(Collection entries)
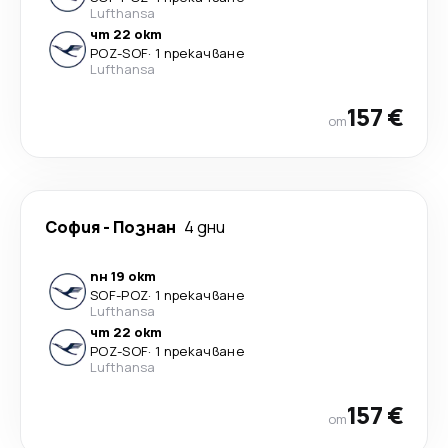
Lufthansa
чт 22 окт
POZ
-
SOF
·
1 прекачване
Lufthansa
157 €
от
София
-
Познан
4 дни
пн 19 окт
SOF
-
POZ
·
1 прекачване
Lufthansa
чт 22 окт
POZ
-
SOF
·
1 прекачване
Lufthansa
157 €
от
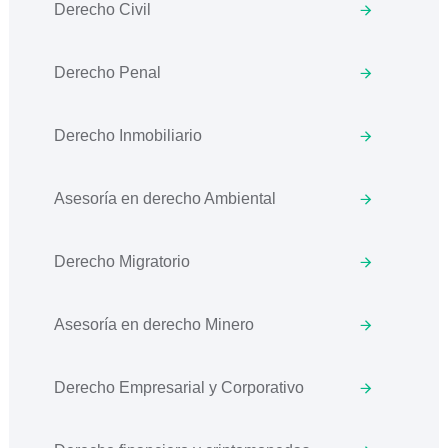
Derecho Civil
Derecho Penal
Derecho Inmobiliario
Asesoría en derecho Ambiental
Derecho Migratorio
Asesoría en derecho Minero
Derecho Empresarial y Corporativo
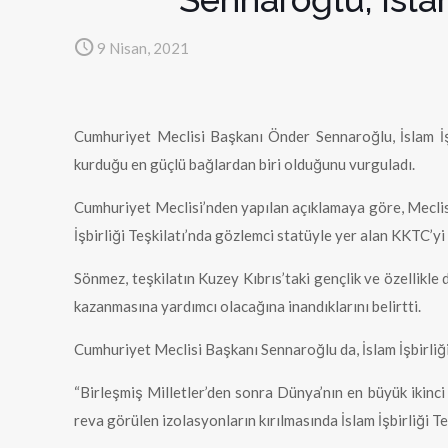
9 Nisan, 2021
Cumhuriyet Meclisi Başkanı Önder Sennaroğlu, İslam İşbi
kurduğu en güçlü bağlardan biri olduğunu vurguladı.
Cumhuriyet Meclisi’nden yapılan açıklamaya göre, Meclis
İşbirliği Teşkilatı’nda gözlemci statüyle yer alan KKTC’y
Sönmez, teşkilatın Kuzey Kıbrıs’taki gençlik ve özellikle
kazanmasına yardımcı olacağına inandıklarını belirtti.
Cumhuriyet Meclisi Başkanı Sennaroğlu da, İslam İşbirliği
“Birleşmiş Milletler’den sonra Dünya’nın en büyük ikinci 
reva görülen izolasyonların kırılmasında İslam İşbirliği 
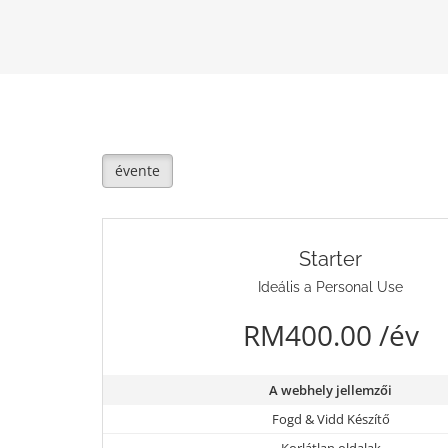
évente
Starter
Ideális a Personal Use
RM400.00 /év
A webhely jellemzői
Fogd & Vidd Készítő
Korlátlan oldalak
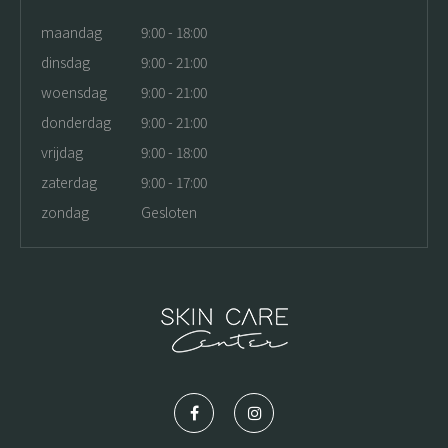
maandag
9:00 - 18:00
dinsdag
9:00 - 21:00
woensdag
9:00 - 21:00
donderdag
9:00 - 21:00
vrijdag
9:00 - 18:00
zaterdag
9:00 - 17:00
zondag
Gesloten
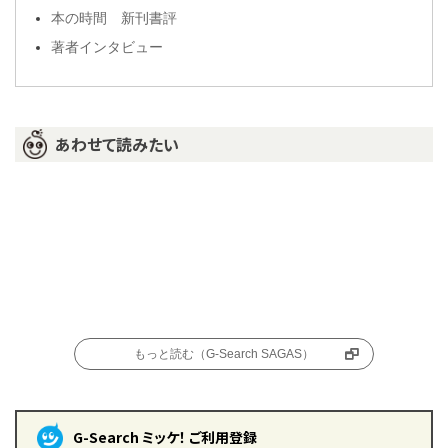
本の時間 新刊書評
著者インタビュー
あわせて読みたい
もっと読む（G-Search SAGAS）
G-Search ミッケ！ ご利用登録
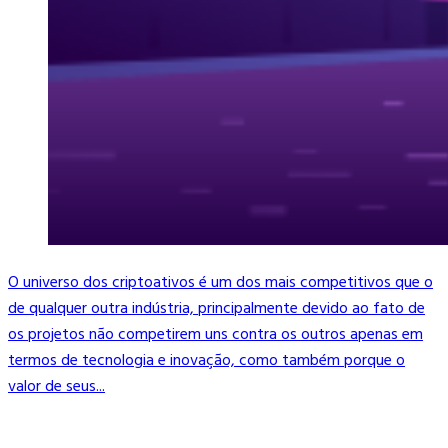
O universo dos criptoativos é um dos mais competitivos que o
de qualquer outra indústria, principalmente devido ao fato de
os projetos não competirem uns contra os outros apenas em
termos de tecnologia e inovação, como também porque o
valor de seus...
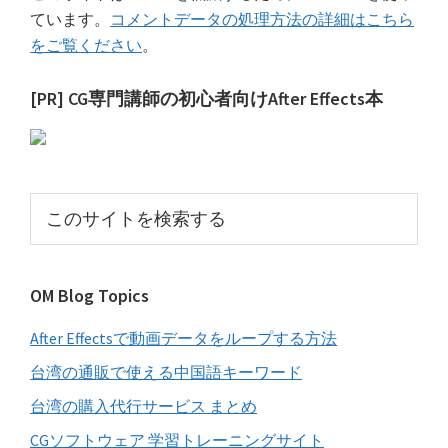
ています。
コメントデータの処理方法の詳細はこちら
をご覧ください
。
最
[PR] CG専門講師の初心者向けAfter Effects本
初
の
サ
こ
イ
の
サ
ド
イ
バ
OM Blog Topics
ト
ー
を
After Effectsで動画データをループする方法
検
索
台湾の通販で使える中国語キーワード
す
台湾の購入代行サービス まとめ
る
CGソフトウェア 学習トレーニングサイト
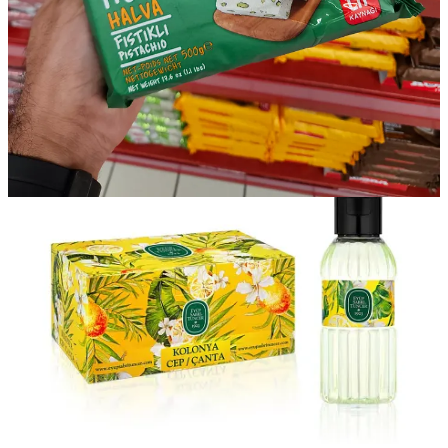
llevar uno bueno, busca botellas que digan:
“Erken Hasat – Soğuk Sıkım”
(Cosecha temprana – prensado en
frío), idealmente con baja acidez.
📍
Dónde conseguirlo:
Supermercados grandes o tiendas gourmet
en zonas como Ayvalık, Bodrum o İzmir.
10. Tahini y Halva
Tahini:
Pasta cremosa de sésamo, base del hummus y otras
recetas. Buenísima para cocinar.
Halva de tahini con pistacho:
(fıstıklı tahin helvası) es el
postre perfecto para llevar.
📍
Ambos los encuentras
fácilmente en cualquier supermercado.
11. Rakı – el licor nacional
Rakı es una bebida alcohólica hecha a base de anís, similar al ouzo o
al arak. Se toma mezclada con agua y acompañada de aperitivos
(
meze
).
Recomendado para el gusto colombiano:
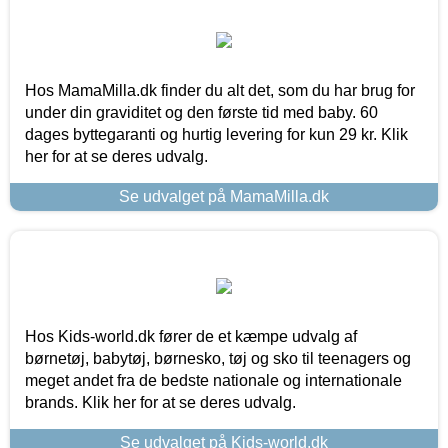
Hos MamaMilla.dk finder du alt det, som du har brug for
under din graviditet og den første tid med baby. 60
dages byttegaranti og hurtig levering for kun 29 kr. Klik
her for at se deres udvalg.
Se udvalget på MamaMilla.dk
Hos Kids-world.dk fører de et kæmpe udvalg af
børnetøj, babytøj, børnesko, tøj og sko til teenagers og
meget andet fra de bedste nationale og internationale
brands. Klik her for at se deres udvalg.
Se udvalget på Kids-world.dk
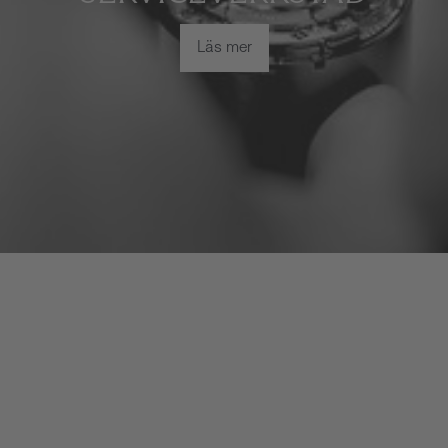
Läs mer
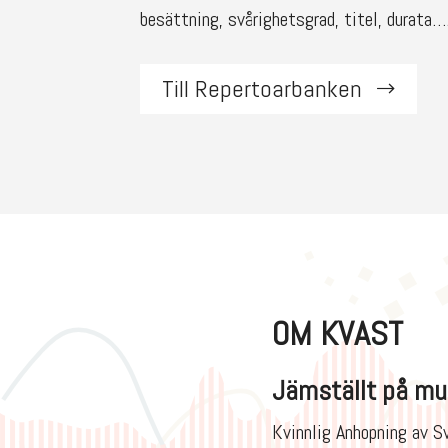
besättning, svårighetsgrad, titel, durata…
Till Repertoarbanken
OM KVAST
Jämställt på mu
Kvinnlig Anhopning av S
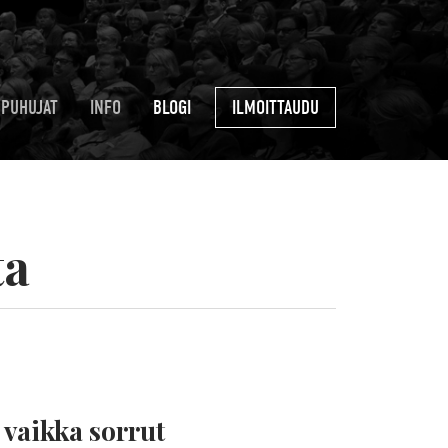
PUHUJAT
INFO
BLOGI
ILMOITTAUDU
ta
 vaikka sorrut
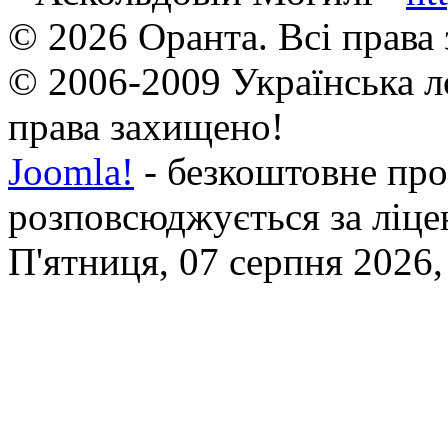
© 2026 Оранта. Всі права
© 2006-2009 Українська л
права захищено!
Joomla!
- безкоштовне про
розповсюджується за ліц
П'ятниця, 07 серпня 2026,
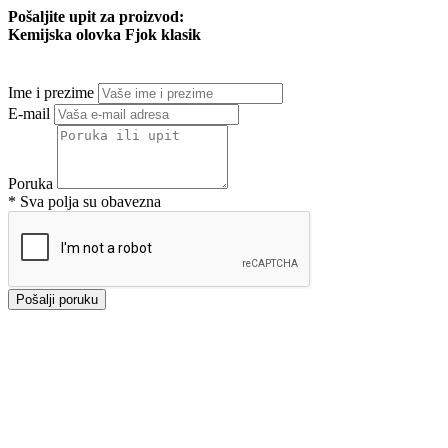
Pošaljite upit za proizvod:
Kemijska olovka Fjok klasik
Ime i prezime
E-mail
Poruka
* Sva polja su obavezna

[EXERCISE INSTRUCTIONS] Reproduce the text of every record above line for line, without any change, and leave the pictures out of your answer.

[EXPECTED ANSWER]
Lufthansa
чт 22 окт
POZ
-
SOF
·
1 прекачване
Lufthansa
157 €
от
София
-
Познан
4 дни
пн 19 окт
SOF
-
POZ
·
1 прекачване
Lufthansa
чт 22 окт
POZ
-
SOF
·
1 прекачване
Lufthansa
157 €
от
Derecho Civil
Derecho Penal
Derecho Inmobiliario
Asesoría en derecho Ambiental
Derecho Migratorio
Asesoría en derecho Minero
Derecho Empresarial y Corporativo
9 Nisan, 2021
Cumhuriyet Meclisi Başkanı Önder Sennaroğlu, İslam İşbi
kurduğu en güçlü bağlardan biri olduğunu vurguladı.
Cumhuriyet Meclisi’nden yapılan açıklamaya göre, Meclis
İşbirliği Teşkilatı’nda gözlemci statüyle yer alan KKTC’y
Sönmez, teşkilatın Kuzey Kıbrıs’taki gençlik ve özellikle
kazanmasına yardımcı olacağına inandıklarını belirtti.
Cumhuriyet Meclisi Başkanı Sennaroğlu da, İslam İşbirliği
“Birleşmiş Milletler’den sonra Dünya’nın en büyük ikinci 
reva görülen izolasyonların kırılmasında İslam İşbirliği 
évente
Starter
Ideális a Personal Use
RM400.00 /év
A webhely jellemzői
Fogd & Vidd Készítő
Korlátlan oldalak
maandag
9:00 - 18:00
dinsdag
9:00 - 21:00
woensdag
9:00 - 21:00
donderdag
9:00 - 21:00
vrijdag
9:00 - 18:00
zaterdag
9:00 - 17:00
zondag
Gesloten
本の時間 新刊書評
著者インタビュー
あわせて読みたい
もっと読む（G-Search SAGAS）
G-Search ミッケ！ ご利用登録
O universo dos criptoativos é um dos mais competitivos que o
de qualquer outra indústria, principalmente devido ao fato de
os projetos não competirem uns contra os outros apenas em
termos de tecnologia e inovação, como também porque o
valor de seus...
ています。
コメントデータの処理方法の詳細はこちら
をご覧ください
。
最
[PR] CG専門講師の初心者向けAfter Effects本
初
の
サ
こ
イ
の
サ
ド
イ
バ
OM Blog Topics
ト
ー
を
After Effectsで動画データをループする方法
検
索
台湾の通販で使える中国語キーワード
す
台湾の購入代行サービス まとめ
る
CGソフトウェア 学習トレーニングサイト
llevar uno bueno, busca botellas que digan:
“Erken Hasat – Soğuk Sıkım”
(Cosecha temprana – prensado en
frío), idealmente con baja acidez.
📍
Dónde conseguirlo:
Supermercados grandes o tiendas gourmet
en zonas como Ayvalık, Bodrum o İzmir.
10. Tahini y Halva
Tahini:
Pasta cremosa de sésamo, base del hummus y otras
recetas. Buenísima para cocinar.
Halva de tahini con pistacho:
(fıstıklı tahin helvası) es el
postre perfecto para llevar.
📍
Ambos los encuentras
fácilmente en cualquier supermercado.
11. Rakı – el licor nacional
Rakı es una bebida alcohólica hecha a base de anís, similar al ouzo o
al arak. Se toma mezclada con agua y acompañada de aperitivos
(
meze
).
Recomendado para el gusto colombiano:
Hos MamaMilla.dk finder du alt det, som du har brug for
under din graviditet og den første tid med baby. 60
dages byttegaranti og hurtig levering for kun 29 kr. Klik
her for at se deres udvalg.
Se udvalget på MamaMilla.dk
Hos Kids-world.dk fører de et kæmpe udvalg af
børnetøj, babytøj, børnesko, tøj og sko til teenagers og
meget andet fra de bedste nationale og internationale
brands. Klik her for at se deres udvalg.
Se udvalget på Kids-world.dk
Läs mer
besättning, svårighetsgrad, titel, durata…
Till Repertoarbanken
OM KVAST
Jämställt på mu
Kvinnlig Anhopning av S
PUHUJAT
INFO
BLOGI
ILMOITTAUDU
ta
 vaikka sorrut
© 2026 Оранта. Всі права
© 2006-2009 Українська л
права захищено!
Joomla!
- безкоштовне про
розповсюджується за ліц
П'ятниця, 07 серпня 2026,
Pošaljite upit za proizvod:
Kemijska olovka Fjok klasik
Ime i prezime
E-mail
Poruka
* Sva polja su obavezna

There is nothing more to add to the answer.